Family : Sparidae
Text © DrSc Giuliano Russini – Biologist Zoologist
English translation by Mario Beltramini
The family of the Sparids (Sparidae) as it is well known, is a very important family of marine fishes, not only because a twenty species are part of the Italian marine ichthyofauna, but also because almost all these fishes are actively caught due to the value of their fleshes and therefore represent an important econo- mic asset for the coastal centres.
Among these species, one which is much important is the Sand steenbras (Lithognathus mormyrus Linnaeus, 1758).
The taxonomy tells us that it is afferent to the group of Fishes (Pisces), class of Osteichthyes (Osteichthyes), subclass of Actinopterygians (Actinopterygii), order of Perciforms (Perciformes), suborder of the Percoids (Percoidei), family of the Sparids (Sparidae) and genus (Lithognathus).
The fishes of the genus Lithognathus, populate all the warm and temperate seas of the world; in the specific, we find the sand steenbras in the Black Sea, the Red Sea, Indian Ocean (especially in the waters of Mozambique), Eastern Atlantic, from Gibraltar Strait to the Cape of Good Hope and in the coastal waters of the Canary and Cape Verde Islands. It is also quite abundant in the Mediterranean Sea.
The sand steenbras is a fish (as well as the other species of the genus), tending to live in not too deep waters, from 10 to 120-130 m of depth (other species of sparids prefer to live along the coastlines. It loves the soft bottoms, and, as in the Mediterranean, covered by prairies of Posidonia oceanica, family Posidoniacee, a monocotyledonous, angiospermous, aquatic plant. It nourishes of fishes, crustaceans, molluscs, annelids and of some other sea organisms.
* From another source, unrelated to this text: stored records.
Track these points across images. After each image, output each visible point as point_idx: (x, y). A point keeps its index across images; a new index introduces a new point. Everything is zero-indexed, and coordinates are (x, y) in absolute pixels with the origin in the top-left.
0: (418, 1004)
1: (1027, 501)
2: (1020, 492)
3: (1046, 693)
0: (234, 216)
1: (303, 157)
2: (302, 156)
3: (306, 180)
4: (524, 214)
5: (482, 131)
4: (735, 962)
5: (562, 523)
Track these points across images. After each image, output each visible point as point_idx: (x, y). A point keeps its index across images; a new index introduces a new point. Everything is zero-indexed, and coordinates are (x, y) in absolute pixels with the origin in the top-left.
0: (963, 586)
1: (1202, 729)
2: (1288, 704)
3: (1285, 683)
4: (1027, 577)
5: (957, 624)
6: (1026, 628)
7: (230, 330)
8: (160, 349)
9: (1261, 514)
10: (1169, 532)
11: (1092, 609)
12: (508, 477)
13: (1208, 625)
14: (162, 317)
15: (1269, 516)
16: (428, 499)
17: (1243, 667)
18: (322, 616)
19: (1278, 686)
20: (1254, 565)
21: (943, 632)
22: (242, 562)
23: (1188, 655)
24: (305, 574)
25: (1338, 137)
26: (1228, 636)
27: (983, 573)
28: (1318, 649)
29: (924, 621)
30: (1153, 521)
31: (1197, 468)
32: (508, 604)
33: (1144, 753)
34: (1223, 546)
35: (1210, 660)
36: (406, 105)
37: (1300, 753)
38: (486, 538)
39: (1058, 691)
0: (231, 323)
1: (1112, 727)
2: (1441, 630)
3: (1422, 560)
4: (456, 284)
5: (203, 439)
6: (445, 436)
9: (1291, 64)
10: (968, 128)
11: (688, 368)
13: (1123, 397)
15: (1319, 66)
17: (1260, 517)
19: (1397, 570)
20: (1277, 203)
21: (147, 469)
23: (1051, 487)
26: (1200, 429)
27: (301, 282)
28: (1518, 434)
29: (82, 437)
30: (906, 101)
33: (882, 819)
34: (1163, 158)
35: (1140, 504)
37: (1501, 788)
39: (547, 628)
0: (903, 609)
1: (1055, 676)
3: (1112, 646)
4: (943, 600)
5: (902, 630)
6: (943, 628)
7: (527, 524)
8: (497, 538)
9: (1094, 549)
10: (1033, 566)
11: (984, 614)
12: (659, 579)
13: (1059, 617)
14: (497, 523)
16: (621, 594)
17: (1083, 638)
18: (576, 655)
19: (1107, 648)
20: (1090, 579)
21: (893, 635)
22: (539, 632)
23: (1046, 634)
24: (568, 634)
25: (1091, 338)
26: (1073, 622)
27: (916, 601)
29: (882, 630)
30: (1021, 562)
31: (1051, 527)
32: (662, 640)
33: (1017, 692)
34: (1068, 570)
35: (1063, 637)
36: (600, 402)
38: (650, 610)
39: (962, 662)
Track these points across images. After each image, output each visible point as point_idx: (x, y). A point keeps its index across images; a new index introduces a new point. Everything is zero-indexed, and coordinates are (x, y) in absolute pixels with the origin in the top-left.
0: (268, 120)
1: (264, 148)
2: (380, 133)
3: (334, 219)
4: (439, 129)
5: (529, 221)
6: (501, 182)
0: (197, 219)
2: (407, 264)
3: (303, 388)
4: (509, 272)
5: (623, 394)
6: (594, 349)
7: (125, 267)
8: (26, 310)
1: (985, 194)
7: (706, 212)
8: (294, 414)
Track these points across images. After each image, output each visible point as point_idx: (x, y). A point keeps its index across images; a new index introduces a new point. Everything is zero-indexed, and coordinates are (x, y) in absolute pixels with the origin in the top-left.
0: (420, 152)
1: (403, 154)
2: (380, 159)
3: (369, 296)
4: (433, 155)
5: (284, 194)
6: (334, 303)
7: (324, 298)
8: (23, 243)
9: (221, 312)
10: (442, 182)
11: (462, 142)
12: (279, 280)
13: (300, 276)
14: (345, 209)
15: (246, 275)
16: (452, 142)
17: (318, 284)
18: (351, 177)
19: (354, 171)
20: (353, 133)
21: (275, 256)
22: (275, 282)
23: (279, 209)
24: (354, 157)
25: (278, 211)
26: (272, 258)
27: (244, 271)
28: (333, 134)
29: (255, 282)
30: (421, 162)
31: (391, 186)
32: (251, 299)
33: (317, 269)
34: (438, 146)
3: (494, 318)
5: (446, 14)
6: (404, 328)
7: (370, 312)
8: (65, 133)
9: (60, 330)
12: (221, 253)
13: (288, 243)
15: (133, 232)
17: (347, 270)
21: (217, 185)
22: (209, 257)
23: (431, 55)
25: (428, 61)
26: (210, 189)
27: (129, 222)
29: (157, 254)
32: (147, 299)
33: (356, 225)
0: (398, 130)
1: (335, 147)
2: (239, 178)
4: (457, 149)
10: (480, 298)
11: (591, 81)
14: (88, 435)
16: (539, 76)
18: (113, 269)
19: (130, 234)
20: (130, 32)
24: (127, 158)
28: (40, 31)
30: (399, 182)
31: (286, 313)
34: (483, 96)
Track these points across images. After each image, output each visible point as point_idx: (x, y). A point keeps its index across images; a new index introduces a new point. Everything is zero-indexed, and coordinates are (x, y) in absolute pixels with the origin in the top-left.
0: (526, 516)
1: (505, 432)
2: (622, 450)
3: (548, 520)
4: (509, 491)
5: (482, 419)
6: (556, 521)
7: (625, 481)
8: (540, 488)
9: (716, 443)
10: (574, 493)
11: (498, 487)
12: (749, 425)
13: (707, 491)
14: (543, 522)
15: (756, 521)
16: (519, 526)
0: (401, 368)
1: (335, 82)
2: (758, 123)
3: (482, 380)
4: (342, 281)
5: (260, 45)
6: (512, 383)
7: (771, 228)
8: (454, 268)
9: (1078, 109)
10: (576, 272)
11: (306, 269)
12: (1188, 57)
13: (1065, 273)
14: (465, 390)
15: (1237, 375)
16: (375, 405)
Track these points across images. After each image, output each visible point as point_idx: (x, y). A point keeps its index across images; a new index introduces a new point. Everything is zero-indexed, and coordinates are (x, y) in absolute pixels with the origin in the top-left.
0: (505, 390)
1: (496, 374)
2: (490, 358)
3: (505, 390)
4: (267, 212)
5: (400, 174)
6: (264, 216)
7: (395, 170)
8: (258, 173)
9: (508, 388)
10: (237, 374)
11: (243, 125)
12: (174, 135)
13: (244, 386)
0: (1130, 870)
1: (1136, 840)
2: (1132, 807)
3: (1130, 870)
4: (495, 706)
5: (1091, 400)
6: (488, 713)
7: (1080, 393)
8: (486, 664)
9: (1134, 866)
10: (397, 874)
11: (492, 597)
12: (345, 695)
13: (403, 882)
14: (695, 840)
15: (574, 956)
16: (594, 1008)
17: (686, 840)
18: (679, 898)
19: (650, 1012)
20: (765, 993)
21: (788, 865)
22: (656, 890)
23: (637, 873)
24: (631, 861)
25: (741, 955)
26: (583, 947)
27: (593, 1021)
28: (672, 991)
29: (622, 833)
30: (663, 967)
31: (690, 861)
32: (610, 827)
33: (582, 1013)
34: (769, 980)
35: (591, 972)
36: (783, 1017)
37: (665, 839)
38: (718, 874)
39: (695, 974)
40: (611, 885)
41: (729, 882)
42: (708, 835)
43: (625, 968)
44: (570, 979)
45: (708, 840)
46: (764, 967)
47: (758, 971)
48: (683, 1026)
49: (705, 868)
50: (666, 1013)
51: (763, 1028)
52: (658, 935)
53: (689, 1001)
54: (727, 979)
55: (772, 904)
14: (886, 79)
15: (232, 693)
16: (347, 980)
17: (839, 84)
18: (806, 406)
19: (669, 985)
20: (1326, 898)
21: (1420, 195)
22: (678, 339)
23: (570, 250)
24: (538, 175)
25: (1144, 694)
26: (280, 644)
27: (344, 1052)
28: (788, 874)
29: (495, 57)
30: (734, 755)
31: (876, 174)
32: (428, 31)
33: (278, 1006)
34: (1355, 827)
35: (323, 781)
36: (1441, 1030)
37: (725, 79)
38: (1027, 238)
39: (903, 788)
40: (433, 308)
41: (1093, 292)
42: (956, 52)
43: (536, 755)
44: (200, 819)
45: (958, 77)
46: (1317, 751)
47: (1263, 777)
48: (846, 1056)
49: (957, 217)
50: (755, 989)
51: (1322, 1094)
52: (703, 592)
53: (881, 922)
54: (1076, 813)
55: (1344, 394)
The sparids are endowed of very robust teeth and variously specialized: in some species, the teeth are cutting and incisor-shaped, otherwise, they are similar to the molars, used for crushing the most coriaceous material, for instance the exoskeleton of the crustaceans and of the molluscs, or sharp and with these ones they can tear off easily the flesh of their preys, for instance, fishes.For this reason, the various species of sparids do have diversified diets as well as habits of life.
In the case of the sand steenbras, sharp teeth and molar-like ones are present.
However, the teeth are not planted into the palate, but n the jaws.
The dorsal fin of the sand steenbras, similarly to the other species of sparids, is quite expanded, supported, in the front, by thorny rays, as well as the anal one, whilst the ventral fins are moved much forward.
The Lithognathus mormyrus reaches the length of 30 cm and has a livery with a fundamental silver-grey colouration, broken by a dozen of blackish or grey vertical lines. There is no somatic sexual dimorphism between the sexes.
This species of sparid lives in small isolated schools, formed by about twenty individuals; in reality, compared to the other sparids, this fish cannot be defined as coastal, as, even if it stays preferably close to the coasts during the warmest months, when the winter approaches, it goes to the open seas and to depths (100-130 m) where it cannot be excessively affected by the temperature changes.
The female lays very small, diaphanous-transparent, eggs, but never grouped in clusters due to the absence of oily extensions.
As is the case of the Gilt-head bream (Sparus aurata), its cousin, or of the Common seabream (Pagrus pagrus), also here we have the phenomenon of the “proterandrous hermaphroditism”, which means that the fries are born as males and then become females with the time. This fish has an average lifespan of 13 years.
Also this species is actively fished for the goodness of its flesh; in spite of this, thanks to specific fishing programmes which do not hinder its reproduction, as they respect its vital cycle, this fish, after the IUCN, is not an endangered species, at least for the time being.
The vulnerability index of this species is of 40 over 100.
Pagellus goreensis Valenciennes, 1830; Pagellus mormyrus Linnaeus, 1758; Sparus mormyrus Linnaeus, 1758.